Bone loss in women actually begins at about age 30. It accelerates at menopause. The most rapid bone loss occurs in the first 3–4 years after menopause. Bone loss occurs more quickly in women who smoke and in very thin women. African-American race and fluoride treatment of the water supply are associated with a lower incidence of osteoporosis. The most common site of osteoporosis-related fractures is the vertebral body, an effect that may be noted clinically as back pain and the development of a “dowager’s hump.” The upper femur, humerus, ribs and distal forearm are also frequently affected by postmenopausal bone loss. Upper femoral fractures that involve the hip joint may be life-threatening because of an accompanying risk of venous thromboembolic disease.
Osteoporosis resulting from prolonged estrogen deficiency involves a reduction in the quantity of bone without alterations in its chemical composition. Bone formation by osteoblasts is normal in estrogen- deficient women but the rate of bone resorption by osteoclasts is increased. Trabecular bone is affected first, followed by cortical bone. Estrogen appears to antagonize the effects of parathyroid hormone (PTH) on calcium mobilization. This may occur as a direct effect of estrogen on bone because estrogen receptors have been found on bone cells in culture.

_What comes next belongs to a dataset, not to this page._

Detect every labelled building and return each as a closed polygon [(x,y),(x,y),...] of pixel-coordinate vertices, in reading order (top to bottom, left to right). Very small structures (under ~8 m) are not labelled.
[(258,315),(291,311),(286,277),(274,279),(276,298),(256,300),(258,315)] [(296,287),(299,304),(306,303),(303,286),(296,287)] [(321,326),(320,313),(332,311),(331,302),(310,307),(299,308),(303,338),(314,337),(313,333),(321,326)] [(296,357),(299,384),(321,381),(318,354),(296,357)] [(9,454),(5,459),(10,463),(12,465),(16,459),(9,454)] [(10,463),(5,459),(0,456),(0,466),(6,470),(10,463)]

Estrogen receptors are present on blood vessels and estrogen appears to clinically decrease vascular resistance and increase blood flow. One potential mechanism by which estrogen may improve blood flow is through its demonstrated ability to decrease the production of endothelin, a potent vasoconstrictor, by vascular endothelium. Estrogen therapy is also associated with an increase in high-density lipoproteins and decrease in low-density lipoproteins. Despite these mechanistic findings, the results of several recent large population studies have suggested that postmenopausal hormone replacement therapy (HRT) may have untoward cardiovascular effects. These results need to be taken in context with risks and benefits weighed for a particular patient. For instance, one arm of the Women’s Health Initiative, which is the largest randomized trial of HRT, showed that use of combinations of estrogen and progestin in the treatment of postmenopausal women resulted in seven additional cases of heart disease, eight pulmonary emboli, eight strokes and eight additional cases of breast cancer among 10 000 women treated for 1 year. At the same time, there were six fewer cases of colon cancer and five fewer hip fractures. This resulted in 20 women who were harmed by therapy out of 10000 undergoing treatment. Although recent data have relaxed prohibitions somewhat, postmenopausal estrogen replacement regimens in the years after release of the results of the Women’s Health Initiative have been severely retstricted, with most practitioners limiting therapy to the treatment of hot flashes and vaginal atrophy. When given, estrogen has typically been provided in the lowest dose and for the shortest duration possible. Alternative medications and delivery systems for postmenopausal hormone replacement are under investigation.